The team at Dunstanburgh will be an important part of shaping the business in the coming years, as will Stuart’s family.
“We have a talented and dedicated team and I know they’ll be a huge part of our journey,” he adds. “I’m one of the few members of staff over the age of 30 and that’s a fantastic position to be in. I hope I’ll be able to shape and support the careers of as many members of the team as possible. They’re all local people, which is really important to me as I grew up in the village and know how important the golf course is as an employer here.
“My family are also involved in the business, which is equally important as they’re always very honest with me – sometimes too honest. Lots of them have played a part, but without my partner Mel this journey would have been a non-starter. Having her around certainly keeps me on my toes too!
“It’s funny when you look back to being a kid, looking for golf balls in the rough with my dad or playing golf for a full day in the summer holidays. There’s a lot of luck and hard work involved, but there’s also been a lot of important people involved as well.”
It’s easy to see the joy flooding out of Stuart as he discusses what’s to come at Dunstanburgh. You can see the excited young lad who rode his bike over the hill from the village to the course every day, clubs rattling around in the bag on his back and golf balls bouncing down the road alongside him as he rushed to make it out for a few holes in the evening.

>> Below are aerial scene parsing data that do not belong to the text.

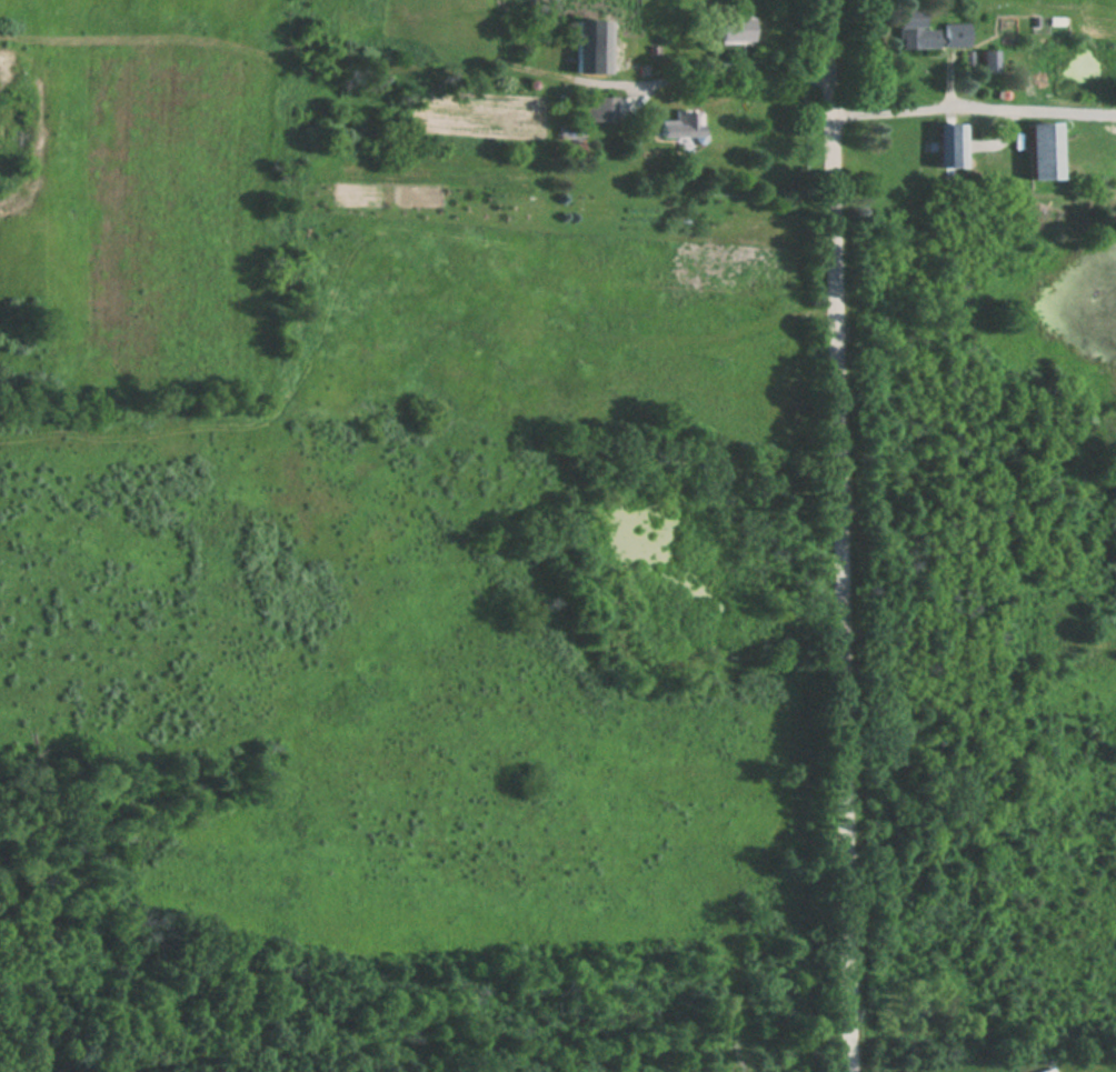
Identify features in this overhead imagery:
building: (737, 30)
building: (926, 33)
building: (591, 48)
road: (715, 91)
road: (974, 117)
building: (680, 126)
building: (950, 147)
building: (1043, 153)
road: (841, 536)

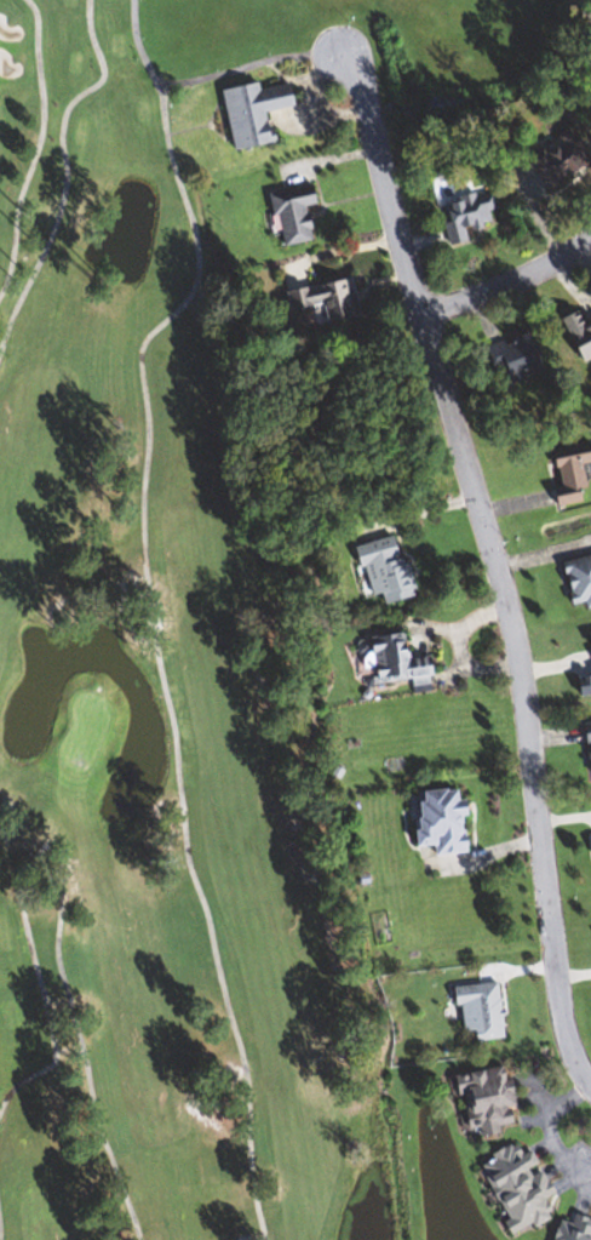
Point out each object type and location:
building: (260, 111)
building: (562, 159)
building: (299, 213)
building: (469, 215)
road: (338, 249)
road: (508, 285)
building: (331, 299)
building: (581, 329)
building: (520, 359)
building: (576, 475)
road: (420, 511)
road: (500, 565)
building: (391, 569)
building: (580, 579)
building: (402, 660)
building: (590, 733)
building: (450, 821)
building: (484, 1010)
building: (491, 1098)
road: (551, 1133)
building: (523, 1184)
building: (576, 1229)

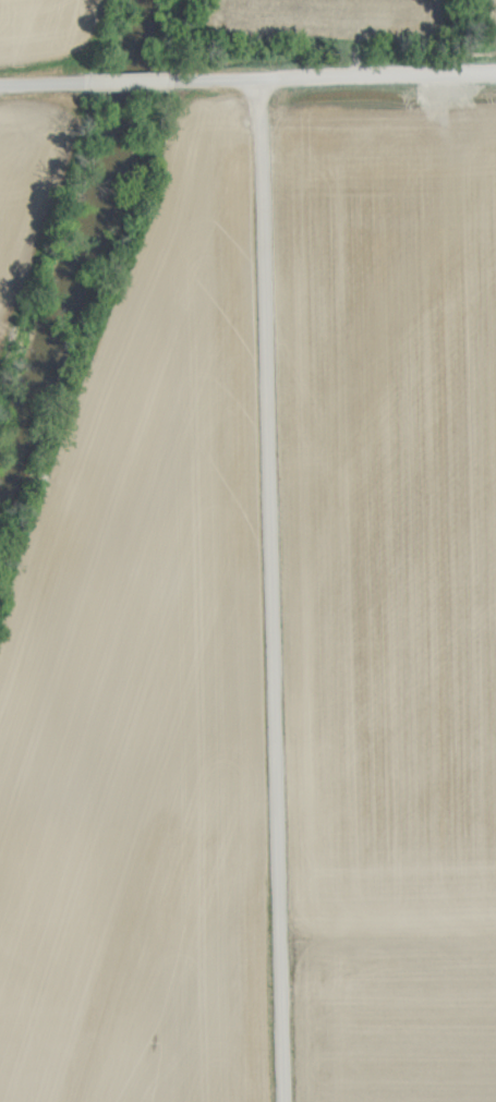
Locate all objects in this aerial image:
road: (248, 85)
road: (273, 593)

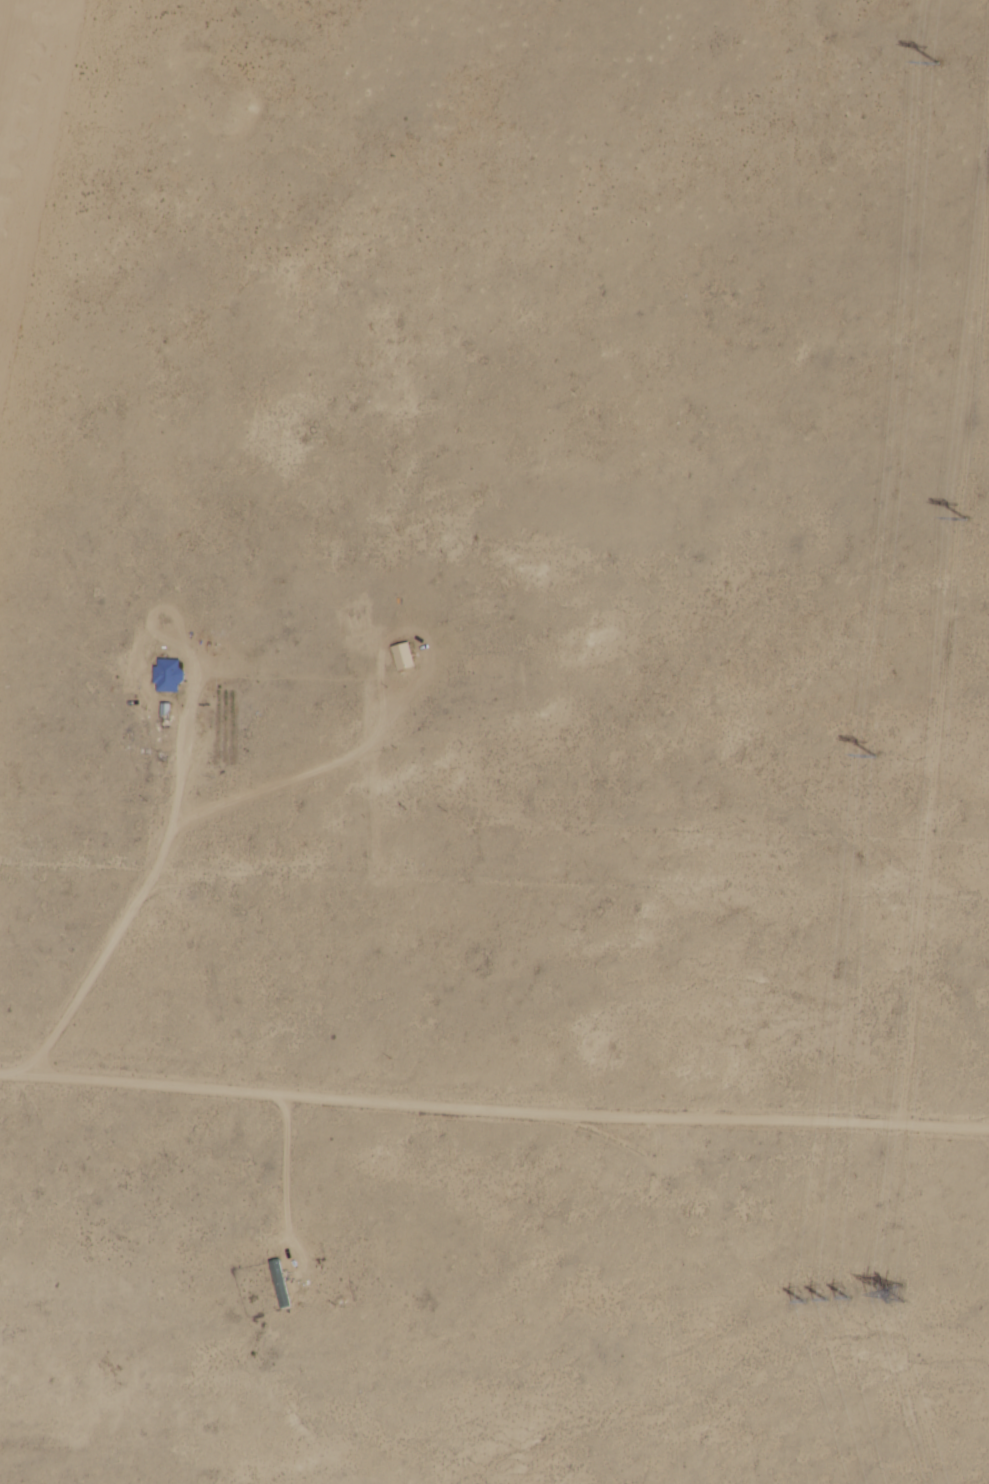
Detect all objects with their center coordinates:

“Being general manager and going through the process of becoming a director alongside Peter while Covid was going on was stressful and difficult,” he says. “Having come through that and reached the point we’re at today, I’m so excited to come up with a new set of dreams. I never thought I’d be in this position and I’m incredibly happy to be here.”
It’s that love, the unyielding passion to see Dunstanburgh grow and thrive, which Stuart will bring to his co-ownership of the course.
If the smile on his face throughout today is anything to go by, he’s going to enjoy every minute of being a king of this castle.